M.I.A. is without doubt one of the UK's most influential pop artists for many reasons. She represented the first wave of music artists to find fame out of a social media presence, and she helped bring ethnic minorities to the forefront of pop by being the only Tamil woman in Western mainstream culture.

Matangi/Maya/M.I.A.

Matangi/Maya/M.I.A.

The London rapper's life story both before and after her extraordinary rise to fame is one of the most remarkable we've heard in a long time. Released this year was the biographical documentary Matangi/Maya/M.I.A., directed by her art school pal Steve Loveridge and featuring incredible never before seen footage from Maya's own filmmaking archives.

Music has not always been Maya's main passion. She wanted to be a filmmaker for many years, with one of her most important filming ventures being documenting her family in Sri Lanka. Matangi/Maya/M.I.A. blends together footage from these trips with other home videos, media footage, various clips from her research and a vast array of material that she has shot throughout her life.

We see beyond the controversial popstar we already know and love as the film unveils a startlingly down-to-earth woman whose life's work has been centered around bringing the world's attention to the situation in her home country. Maya was raised in war-torn Sri Lanka and as a child was forced to go into hiding with her family during the Civil War, largely because of the part her father played in the conflicts. 

As a Tamil woman, she has seen it as her responsibility to tell the stories of other Tamil people being persecuted - indeed, much of her music touches on themes relating to her roots. Even her stage name, M.I.A., is a nod to both her real name, Maya, and the acronym "missing in action" which was the fate of one of her cousins in the war.

Her first album, Arular, was named after her father; a founding member of a Liberation Tigers of Tamil Eelam affiliate militant group. You're shocked into attention within the first five minutes of the movie when she brands her father a terrorist. Deliberate hyperbole, possibly, but we're taken on quite a journey as she and her siblings are forced to confront the polarity of "terrorist" versus "freedom fighter". 

The candid truths that she reveals about her family are the cornerstones of the documentary. We learn that she was first exposed to urban music through listening to the noise coming out of neighbours' houses, but she didn't start writing her own music until she met Justine Frischmann of Britpop group Elastica

We hear snippets of some of her early beats made on the Roland MC-505 that was famously gifted to her by Justine, as well as footage of her working alongside LA DJ Diplo and backstage at her first US festival: Coachella. But there is consistently this feeling of music being a secondary factor to Maya's life. As if it were nothing more than a conduit for her own political activism and expression.

Some of her first filmmaking ventures was filming on tour with Elastica. Her friendship with Justine caused friction with the rest of the band, and her increasing jealousy that she didn't have her own platform to express the things that she wanted to express was very difficult for her to deal with. She longed to be on stage talking about things that really mattered.

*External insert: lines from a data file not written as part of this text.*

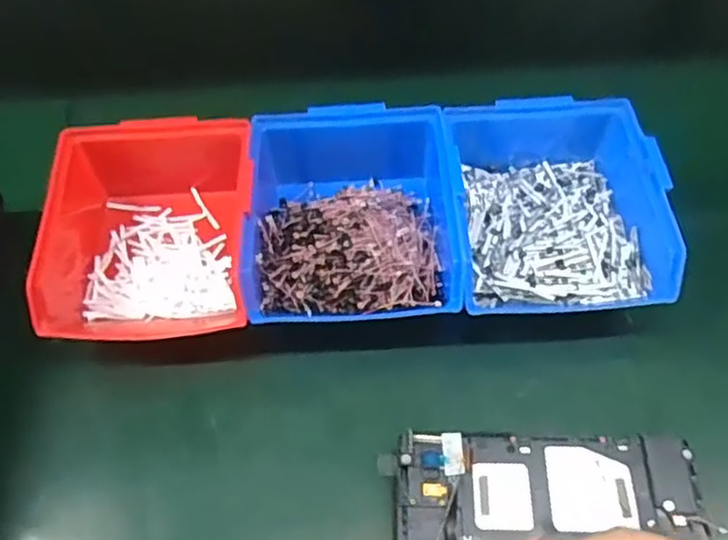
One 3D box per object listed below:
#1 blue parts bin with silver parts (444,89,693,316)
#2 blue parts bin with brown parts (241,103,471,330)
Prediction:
[{"bbox_3d":[0.115,-0.042,0.420,0.120,0.070,0.147,-3,58,0],"label":"blue parts bin with silver parts"},{"bbox_3d":[-0.008,-0.031,0.416,0.123,0.070,0.145,-3,58,-1],"label":"blue parts bin with brown parts"}]

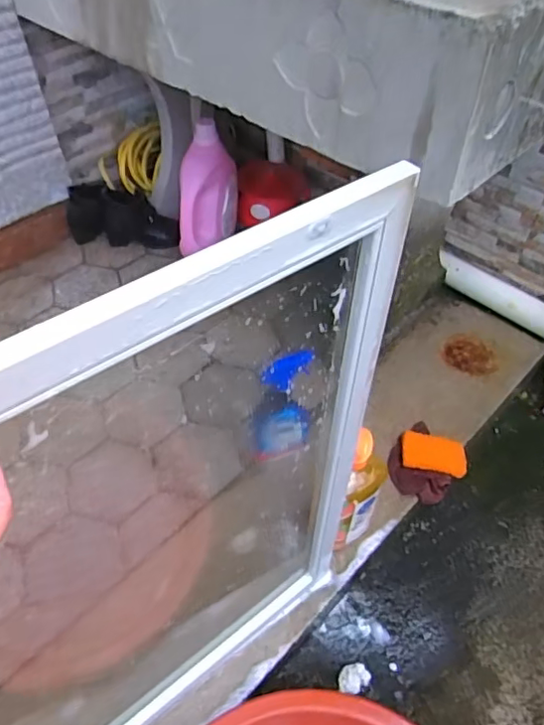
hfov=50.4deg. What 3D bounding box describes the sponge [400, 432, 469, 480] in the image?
[{"bbox_3d":[0.332,0.186,1.184,0.128,0.017,0.079,6,65,13],"label":"sponge"}]

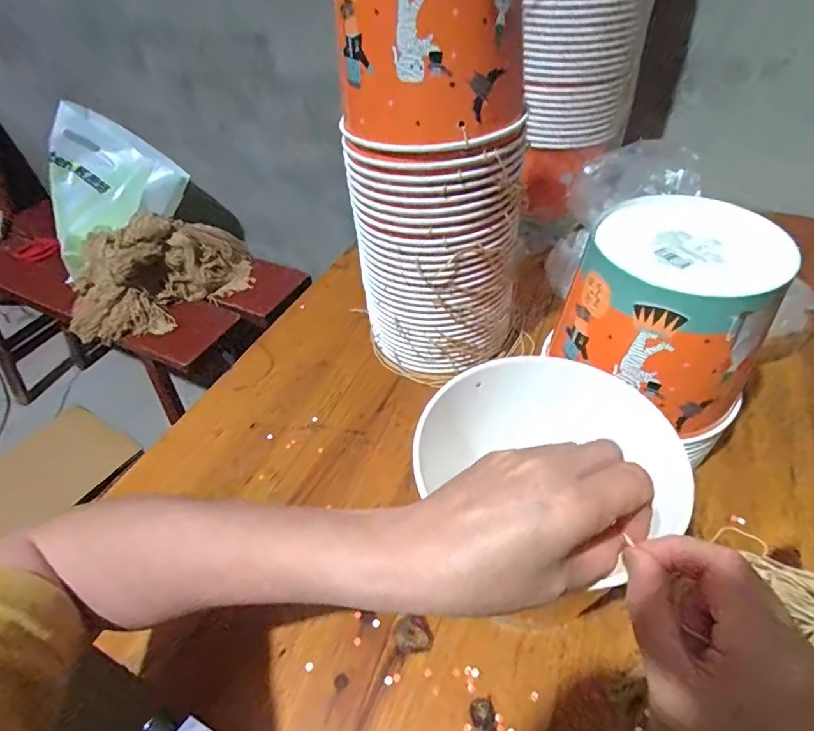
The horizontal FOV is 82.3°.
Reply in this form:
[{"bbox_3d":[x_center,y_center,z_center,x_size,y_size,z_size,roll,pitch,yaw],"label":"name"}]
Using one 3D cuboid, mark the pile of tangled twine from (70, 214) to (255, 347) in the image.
[{"bbox_3d":[-0.514,-0.192,0.953,0.372,0.177,0.140,-25,49,-18],"label":"pile of tangled twine"}]

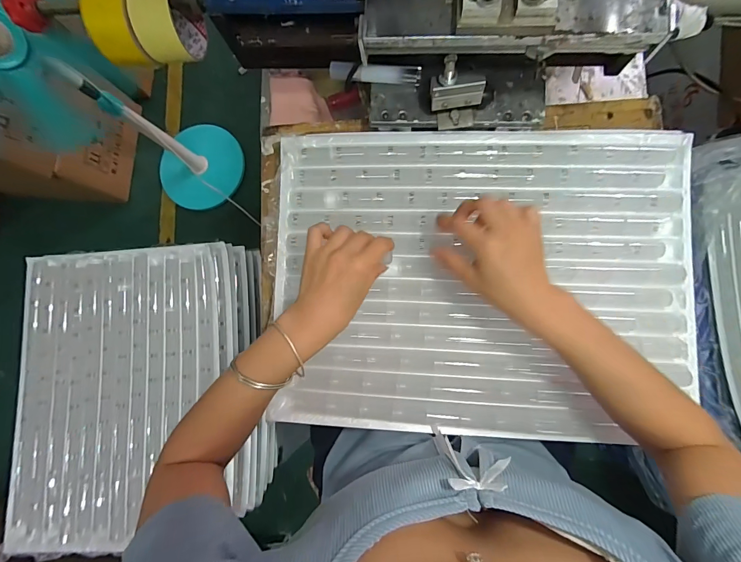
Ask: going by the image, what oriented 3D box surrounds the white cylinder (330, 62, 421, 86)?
[{"bbox_3d":[0.005,-0.242,0.419,0.104,0.020,0.015,6,85,7],"label":"white cylinder"}]

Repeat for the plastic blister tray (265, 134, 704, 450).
[{"bbox_3d":[0.117,-0.004,0.406,0.454,0.016,0.343,0,85,6],"label":"plastic blister tray"}]

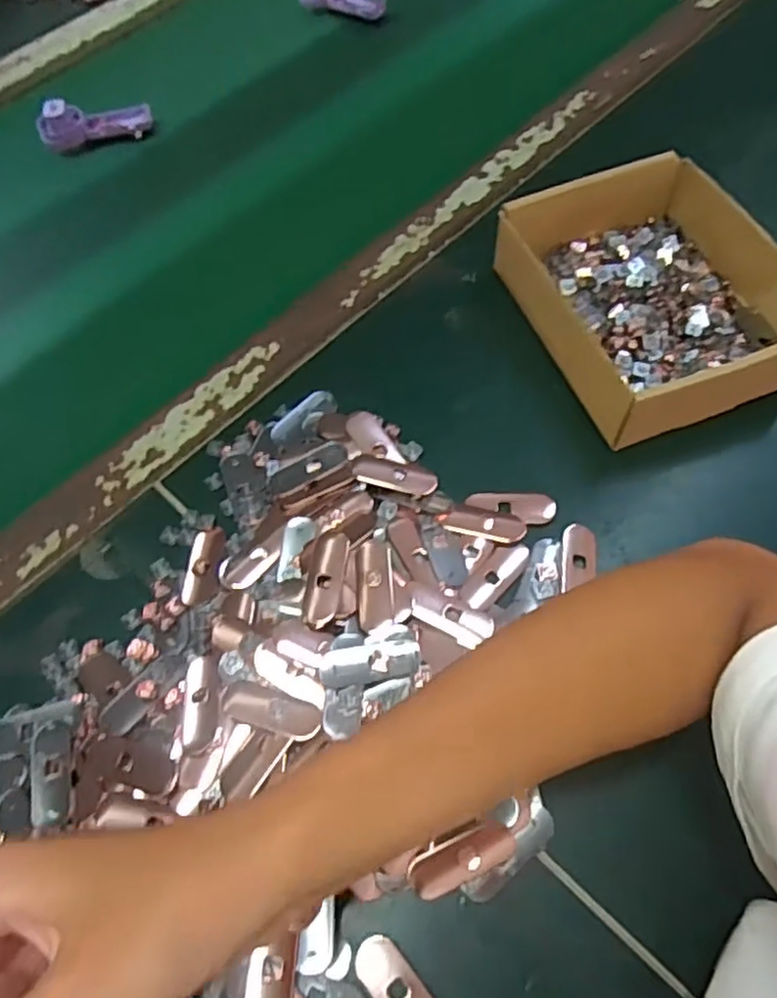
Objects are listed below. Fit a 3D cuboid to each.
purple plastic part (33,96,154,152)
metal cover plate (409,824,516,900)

Eventually, she was forced to confront the superficiality of London life and ultimately decided to return to Sri Lanka in 2001 to see what could have been her reality, and attempt to interview her remaining family there about the war. The raw footage gives such incredible insight into Maya's determined exploration of her roots that you can't help but feel like you really know her on some level by the end of it. The grainy clips from her home movies help you begin to understand the extent of the fear that must have been instilled in the Arulpragasam family since the late 70s.

Maya and Steve unapologetically explore the many controversies in which she was involved throughout her career. Her repeated accusations that the Sri Lankan government engaged in systemic genocide against the Tamil people saw her labelled a terrorist sympathiser by Eastern and Western media alike. And if she wasn't being accused of supporting terrorism, she was not being taken seriously at all. 

In 2010, Maya unveiled the video for her single Born Free which depicted ginger people being rounded up and murdered in a military-led genocide. It was clearly representative of what was occurring in Sri Lanka, but was heavily criticised for its explicit content. You can't help but join Maya in her exasperation at how people can care more about a video with a lot of fake blood than the actual videos being shared of Sri Lankan soldiers killing Tamil males.

Maya describes how she was seen as "worse than being a murderer" for flipping off the camera during that infamous NFL performance with Madonna and Nicki Minaj, and for the first time she opens up about her true motivation. Having watched Madonna with her powerful, dominating persona on stage for so many years, to then see her being bossed around and judged in rehearsals was hugely jarring; flipping the bird was just a response to that misogynist attitude she bore witness to.

Her constant battle with censorship and the persistent accusations of hypocrisy is strongly highlighted throughout the movie. This is a woman whose roots are based in a country where being a journalist is one of the most dangerous jobs you can do. Why shouldn't she take advantage of the freedoms that Western life offers by using it to force people to look at the tragedies going on in other parts of the world?

Matangi/Maya/M.I.A. is a captivating documentary, refreshingly unique in that it moves the spotlight from that Oscar and Grammy nominated superstar to the people who have made her who she is. It's unlike any other music documentary you'll probably ever see.